Where the Landlord requires the rent to be remitted directly to his Bank or Building Society in the United Kingdom, the Agents will require the name, address, branch and account number of such Bank or Building Society.  If the rental is to be remitted to an alternative address, then full details are to be provided.  If the funds are to be remitted outside the United Kingdom, the Agent will provide this service subject to payment by the Landlord of any bank charges incurred.  It must be stressed that this service will only be provided whilst there are no exchange control restrictions.


It is customary practice for the Inventory and Schedule of Condition to be prepared by an independent specialist inventory firm and the Agent will arranged for this to be done although no liability in respect of this service will be attached to the Agent.  If it is the Landlord’s intention to prepare the Inventory then it should also include a Schedule of Condition.  In this case it will also be necessary for the Landlord to “Check Out” the Inventory with the Tenant at the end of the Tenancy.


With effect from the 6th April 1996 the new Self-Assessment Rules will apply for all taxpayers. Under Self-Assessment, overseas Landlords will be allowed to submit their own Tax Returns of UK rental income and can apply for Revenue permission to have their rental income paid gross, that is without deduction of tax.  The Landlord must apply to the FICO office of the Inland Revenue for the relevant form and must return the completed form to that office.  The Landlord must complete this form as neither the Agent nor their Accountant/Tax Consultant can fill out the form on their behalf.  Providing the overseas Landlord has a good tax history and their affairs are up to date, they will be issued with an exemption certificate.  A copy of the certificate will be sent to us by the Inland Revenue thereby enabling us not to deduct tax at source.  If the Landlord changes Agents, they must notify the FICO office of the Inland Revenue, who will issue a new exemption certificate to the second Agent.

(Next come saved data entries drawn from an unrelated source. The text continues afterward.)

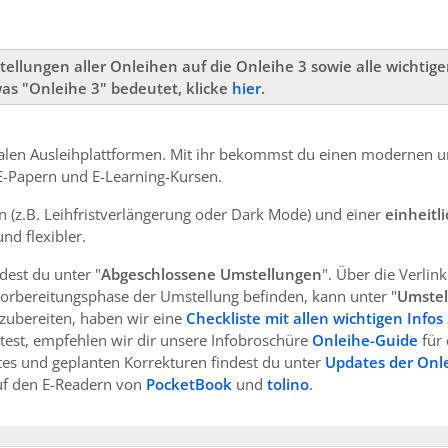
stellungen aller Onleihen auf die Onleihe 3 sowie alle wichti
was "Onleihe 3" bedeutet, klicke
hier
.
italen Ausleihplattformen. Mit ihr bekommst du einen modernen u
 E-Papern und E-Learning-Kursen.
en (z.B. Leihfristverlängerung oder Dark Mode) und einer
einheitl
nd flexibler.
dest du unter "
Abgeschlossene Umstellungen
". Über die Verlin
r Vorbereitungsphase der Umstellung befinden, kann unter "
Umstel
zubereiten, haben wir eine
Checkliste mit allen wichtigen Infos
est, empfehlen wir dir unsere Infobroschüre
Onleihe-Guide
für
 und geplanten Korrekturen​​​​​
findest du unter
Updates der Onl
uf den E-Readern von
PocketBook
und
tolino
.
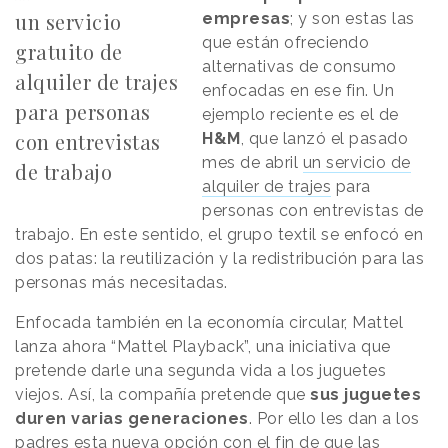
un servicio
empresas
; y son estas las
que están ofreciendo
gratuito de
alternativas de consumo
alquiler de trajes
enfocadas en ese fin. Un
para personas
ejemplo reciente es el de
con entrevistas
H&M
, que lanzó el pasado
mes de abril
un servicio de
de trabajo
alquiler de trajes
para
personas con entrevistas de
trabajo. En este sentido, el grupo textil se enfocó en
dos patas: la reutilización y la redistribución para las
personas más necesitadas.
Enfocada también en la economía circular, Mattel
lanza ahora “Mattel Playback”, una iniciativa que
pretende darle una segunda vida a los juguetes
viejos. Así, la compañía pretende que
sus juguetes
duren varias generaciones
. Por ello les dan a los
padres esta nueva opción con el fin de que las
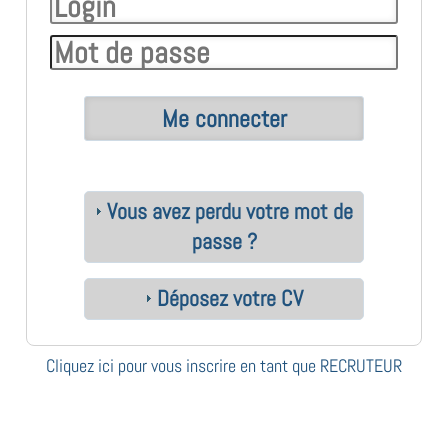
Vous avez perdu votre mot de
passe ?
Déposez votre CV
Cliquez ici pour vous inscrire en tant que RECRUTEUR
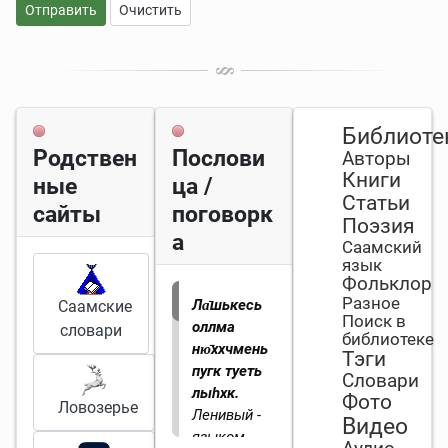
Отправить
Очистить
Библиоте
Родствен
Послови
Авторы
Книги
ные
ца /
Статьи
сайты
поговорк
Поэзия
а
Саамский
язык
Фольклор
Разное
Ла̄шькесь
Саамские
Поиск в
оллма
словари
библиотеке
ню̄ххчмень
Тэги
пугк туеть
Словари
лыһхк.
Фото
Ловозерье
Ленивый -
Видео
языком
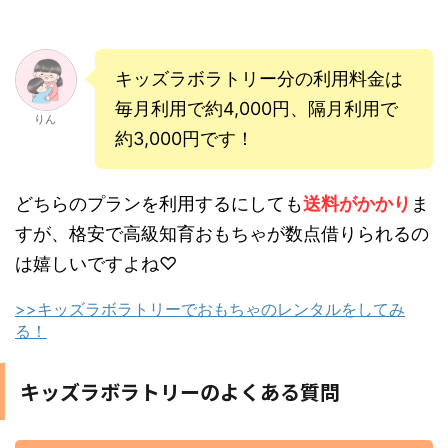
キッズラボラトリー分の利用料金は
毎月利用で約4,000円、隔月利用で
りん
約3,000円です！
どちらのプランを利用するにしても
送料がかかり
ま
すが、格安で高級知育おもちゃが数点借りられるの
は嬉しいですよね♡
>>キッズラボラトリーでおもちゃのレンタルをしてみ
る！
キッズラボラトリーのよくある質問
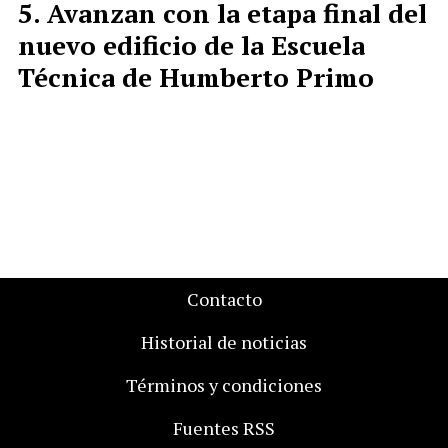
Avanzan con la etapa final del
nuevo edificio de la Escuela
Técnica de Humberto Primo
Contacto
Historial de noticias
Términos y condiciones
Fuentes RSS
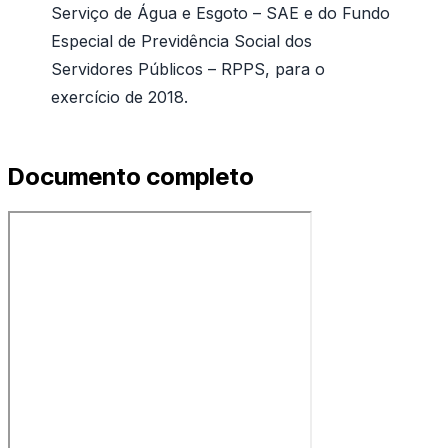
Serviço de Água e Esgoto – SAE e do Fundo
Especial de Previdência Social dos
Servidores Públicos – RPPS, para o
exercício de 2018.
Documento completo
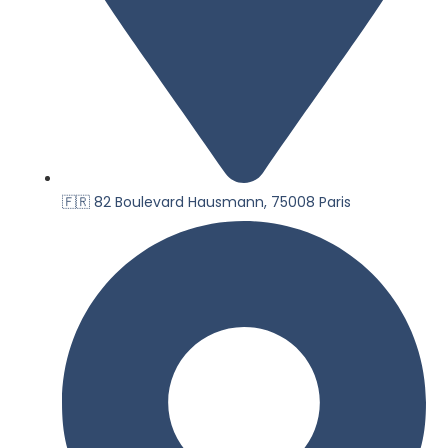
🇫🇷 82 Boulevard Hausmann, 75008 Paris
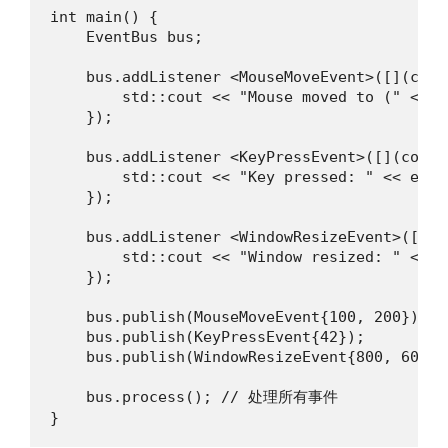
int main() {

    EventBus bus;

    bus.addListener <MouseMoveEvent>([](cons
        std::cout << "Mouse moved to (" << e
    });

    bus.addListener <KeyPressEvent>([](const
        std::cout << "Key pressed: " << e.ke
    });

    bus.addListener <WindowResizeEvent>([](c
        std::cout << "Window resized: " << e
    });

    bus.publish(MouseMoveEvent{100, 200});

    bus.publish(KeyPressEvent{42});

    bus.publish(WindowResizeEvent{800, 600});
    bus.process(); // 处理所有事件

}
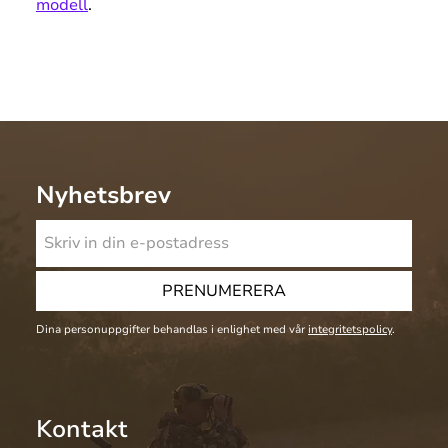
modell
.
Nyhetsbrev
PRENUMERERA
Dina personuppgifter behandlas i enlighet med vår
integritetspolicy
.
Kontakt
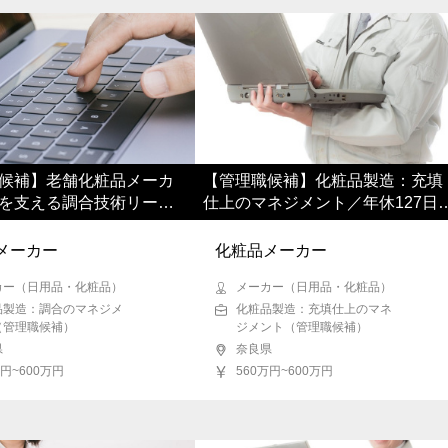
候補】老舗化粧品メーカ
【管理職候補】化粧品製造：充填
を支える調合技術リーダ
仕上のマネジメント／年休127日
転勤なし
メーカー
化粧品メーカー
カー（日用品・化粧品）
メーカー（日用品・化粧品）
品製造：調合のマネジメ
化粧品製造：充填仕上のマネ
（管理職候補）
ジメント（管理職候補）
県
奈良県
万円~600万円
560万円~600万円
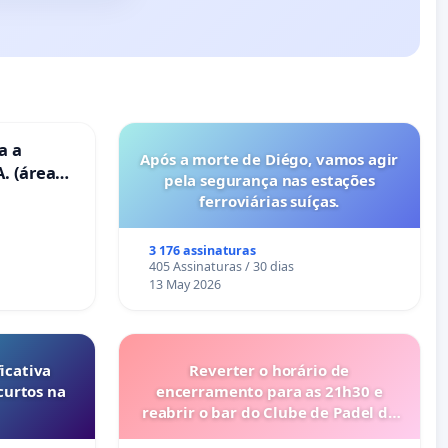
a a
Após a morte de Diégo, vamos agir
. (área
pela segurança nas estações
ravanas)
ferroviárias suíças.
3 176 assinaturas
405 Assinaturas / 30 dias
13 May 2026
icativa
Reverter o horário de
curtos na
encerramento para as 21h30 e
reabrir o bar do Clube de Padel de
Cabanas de Tavira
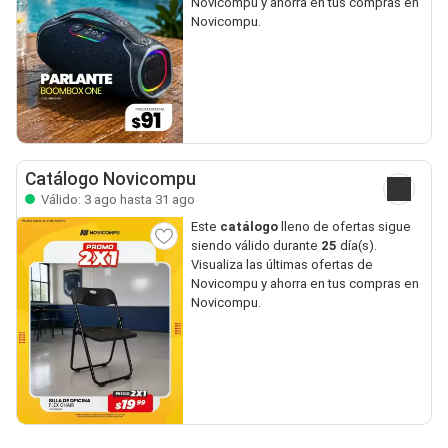
Novicompu y ahorra en tus compras en
Novicompu.
Catálogo Novicompu
Válido: 3 ago hasta 31 ago
Este
catálogo
lleno de ofertas sigue
siendo válido durante
25
día(s).
Visualiza las últimas ofertas de
Novicompu y ahorra en tus compras en
Novicompu.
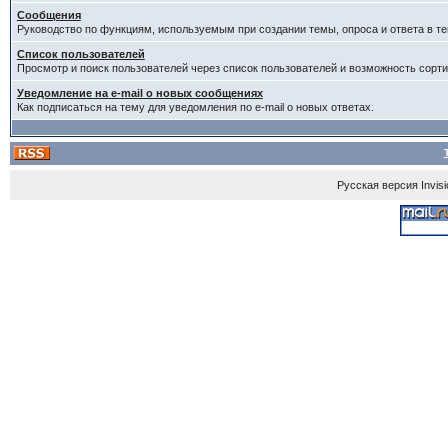
Сообщения
Руководство по функциям, используемым при создании темы, опроса и ответа в те
Список пользователей
Просмотр и поиск пользователей через список пользователей и возможность сорти
Уведомление на e-mail о новых сообщениях
Как подписаться на тему для уведомления по e-mail о новых ответах.
Русская версия
Invis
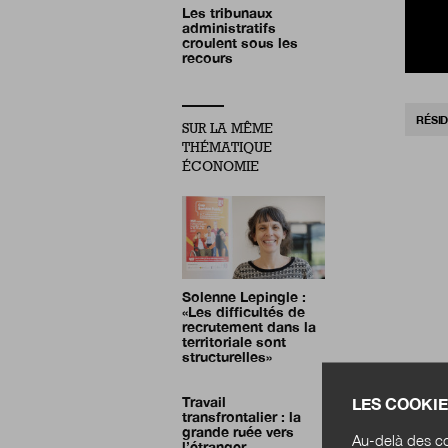
Les tribunaux
administratifs
croulent sous les
recours
RÉSI
SUR LA MÊME
THÉMATIQUE
ÉCONOMIE
Solenne Lepingle :
«Les difficultés de
recrutement dans la
territoriale sont
structurelles»
Travail
LES COOKIE
transfrontalier : la
grande ruée vers
Au-delà des co
l’étranger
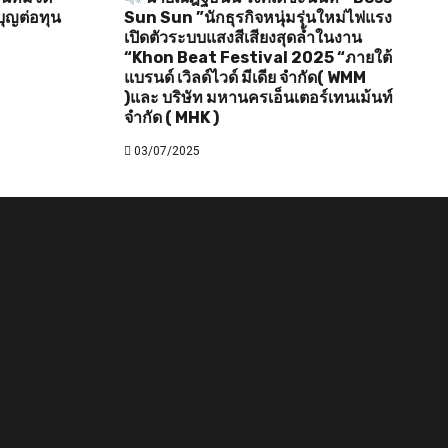
ุญต่อทุน
Sun Sun ”นักธุรกิจหนุ่มรุ่นใหม่ไฟแรง
เปิดตัวระบบแสงสีเสียงสุดล้ำในงาน
“Khon Beat Festival 2025 “ภายใต้
แบรนด์ เวิลด์ไวด์ มีเดีย จำกัด( WMM
)และ บริษัท มหานครเอ็นเตอร์เทนเม้นท์
จำกัด ( MHK )
03/07/2025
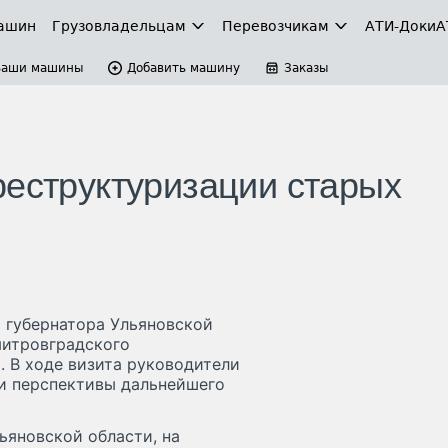
ашин
Грузовладельцам
Перевозчикам
АТИ-Доки
А
Ваши машины
Добавить машину
Заказы
реструктуризации старых
 губернатора Ульяновской
митровградского
. В ходе визита руководители
и перспективы дальнейшего
льяновской области, на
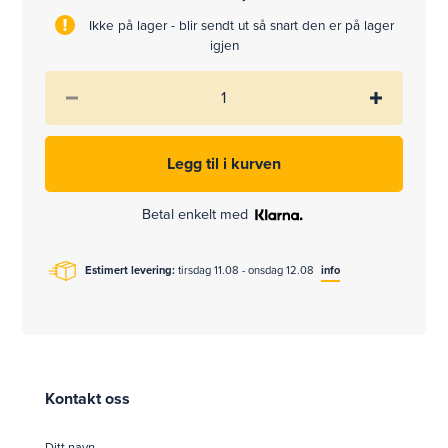
Ikke på lager - blir sendt ut så snart den er på lager
igjen
Betal enkelt med
Estimert levering:
tirsdag 11.08 - onsdag 12.08
info
Kontakt oss
Ditt navn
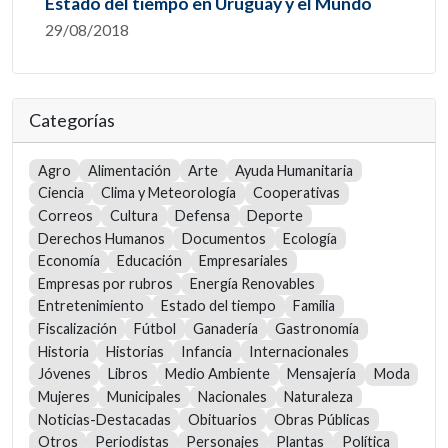
Estado del tiempo en Uruguay y el Mundo
29/08/2018
Categorías
Agro
Alimentación
Arte
Ayuda Humanitaria
Ciencia
Clima y Meteorología
Cooperativas
Correos
Cultura
Defensa
Deporte
Derechos Humanos
Documentos
Ecología
Economía
Educación
Empresariales
Empresas por rubros
Energía Renovables
Entretenimiento
Estado del tiempo
Familia
Fiscalización
Fútbol
Ganadería
Gastronomía
Historia
Historias
Infancia
Internacionales
Jóvenes
Libros
Medio Ambiente
Mensajería
Moda
Mujeres
Municipales
Nacionales
Naturaleza
Noticias-Destacadas
Obituarios
Obras Públicas
Otros
Periodistas
Personajes
Plantas
Política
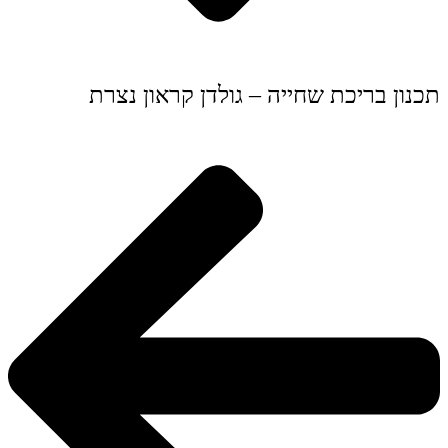
תכנון בריכת שחייה – גולדן קראון נצרת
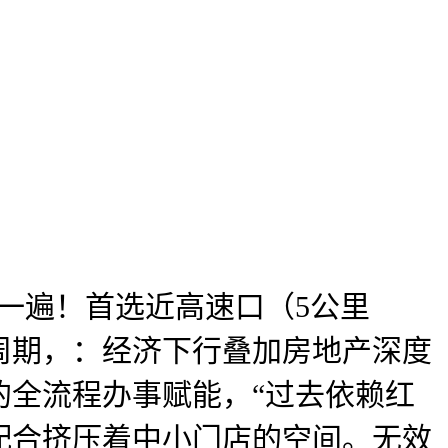
一遍！首选近高速口（5公里
周期，：经济下行叠加房地产深度
的全流程办事赋能，“过去依赖红
配合挤压着中小门店的空间。无效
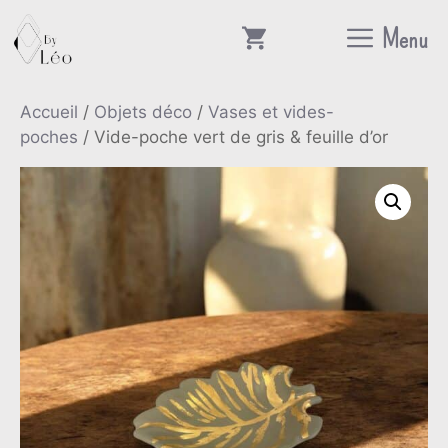
Aller
Menu
au
contenu
Accueil
/
Objets déco
/
Vases et vides-
poches
/ Vide-poche vert de gris & feuille d’or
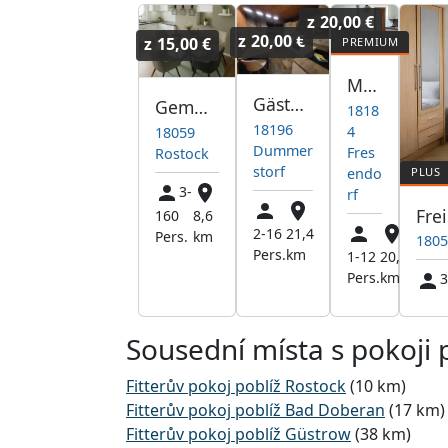
z
20,00 €
z
20,00 €
z
15,00 €
Monteurzimmer
Gästehaus GFA Dummerstorf
Gemütliche Wohnung Rostock
1818
18196
4
18059
Dummer
Fres
Rostock
storf
endo
3-
rf
160
8,6
2-16
21,4
Pers.
km
1805
Pers.
km
1-12
20,1
Pers.
km
3
Sousední místa s pokoji 
Fitterův pokoj poblíž Rostock
(10 km)
Fitterův pokoj poblíž Bad Doberan
(17 km)
Fitterův pokoj poblíž Güstrow
(38 km)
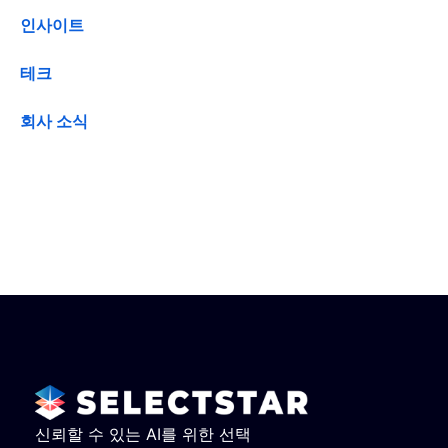
인사이트
테크
회사 소식
신뢰할 수 있는 AI를 위한 선택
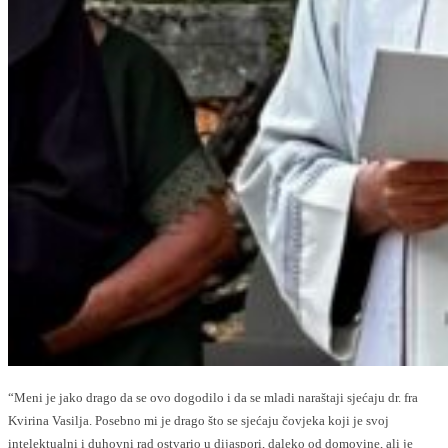
“Meni je jako drago da se ovo dogodilo i da se mladi naraštaji sjećaju dr. fra
Kvirina Vasilja. Posebno mi je drago što se sjećaju čovjeka koji je svoj
intelektualni i duhovni rad ostvario u dijaspori, daleko od domovine, ali je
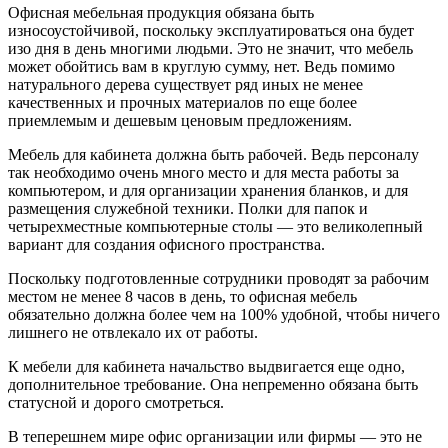
Офисная мебельная продукция обязана быть
износоустойчивой, поскольку эксплуатироваться она будет
изо дня в день многими людьми. Это не значит, что мебель
может обойтись вам в круглую сумму, нет. Ведь помимо
натурального дерева существует ряд иных не менее
качественных и прочных материалов по еще более
приемлемым и дешевым ценовым предложениям.
Мебель для кабинета должна быть рабочей. Ведь персоналу
так необходимо очень много место и для места работы за
компьютером, и для организации хранения бланков, и для
размещения служебной техники. Полки для папок и
четырехместные компьютерные столы — это великолепный
вариант для создания офисного пространства.
Поскольку подготовленные сотрудники проводят за рабочим
местом не менее 8 часов в день, то офисная мебель
обязательно должна более чем на 100% удобной, чтобы ничего
лишнего не отвлекало их от работы.
К мебели для кабинета начальство выдвигается еще одно,
дополнительное требование. Она непременно обязана быть
статусной и дорого смотреться.
В теперешнем мире офис организации или фирмы — это не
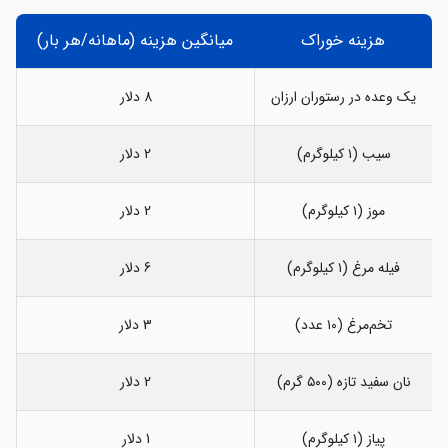
هزینه خوراک
میانگین هزینه (ماهانه/هر بار)
یک وعده در رستوران ارزان
8 دلار
سیب (۱ کیلوگرم)
2 دلار
موز (۱ کیلوگرم)
2 دلار
فیله مرغ (۱ کیلوگرم)
6 دلار
تخم‌مرغ (۱۰ عدد)
3 دلار
نان سفید تازه (۵۰۰ گرم)
2 دلار
پیاز (۱ کیلوگرم)
1 دلار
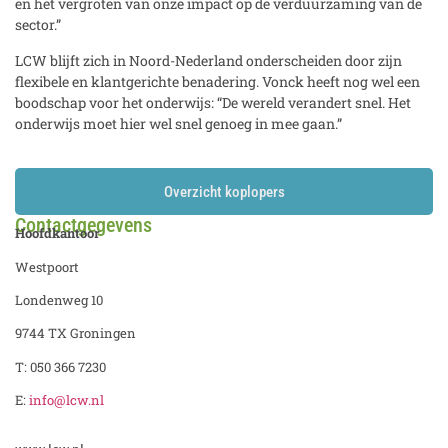
en het vergroten van onze impact op de verduurzaming van de
sector.”
LCW blijft zich in Noord-Nederland onderscheiden door zijn
flexibele en klantgerichte benadering. Vonck heeft nog wel een
boodschap voor het onderwijs: “De wereld verandert snel. Het
onderwijs moet hier wel snel genoeg in mee gaan.”
Overzicht koplopers
Contactgegevens
Hoofdkantoor
Westpoort
Londenweg 10
9744 TX Groningen
T: 050 366 7230
E:
info@lcw.nl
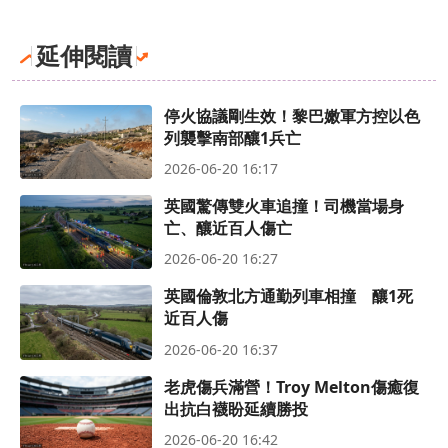
延伸閱讀
停火協議剛生效！黎巴嫩軍方控以色
列襲擊南部釀1兵亡
2026-06-20 16:17
英國驚傳雙火車追撞！司機當場身
亡、釀近百人傷亡
2026-06-20 16:27
英國倫敦北方通勤列車相撞 釀1死
近百人傷
2026-06-20 16:37
老虎傷兵滿營！Troy Melton傷癒復
出抗白襪盼延續勝投
2026-06-20 16:42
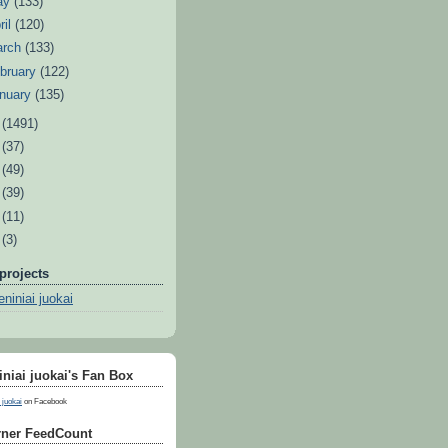
ay
(133)
ril
(120)
arch
(133)
bruary
(122)
nuary
(135)
1
(1491)
0
(37)
9
(49)
8
(39)
7
(11)
6
(3)
projects
niniai juokai
niai juokai's Fan Box
 juokai
on Facebook
ner FeedCount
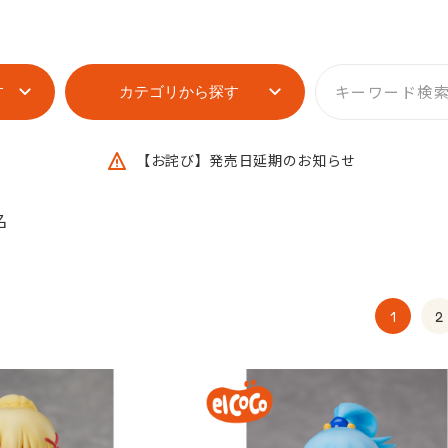
す
カテゴリから探す
【お詫び】発売日延期のお知らせ
名
1
2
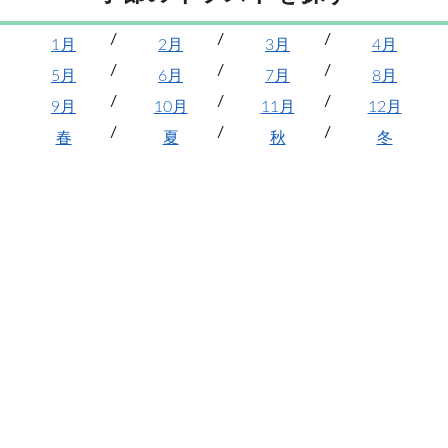
1月
2月
3月
4月
5月
6月
7月
8月
9月
10月
11月
12月
春
夏
秋
冬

If we are not in possession of a tax exemption certificate from an overseas Landlord, then we will be obliged to deduct 20% from all rent received less any allowable expenses paid on behalf of the Landlord.  All tax deducted will be paid to the Revenue on the stipulated quarter days.  In addition, we will be obliged to submit an Annual Return by the 5th July each year.  This Return will include the name and address of the overseas Landlord and the total rent received for the tax year.

Where a Landlord instructs a Tenant to pay the rent directly to him, then we will be obliged to notify the Tenant that they will be liable to deduct tax in accordance with the above regulations and we will also be obliged to notify the Inland Revenue of the arrangement.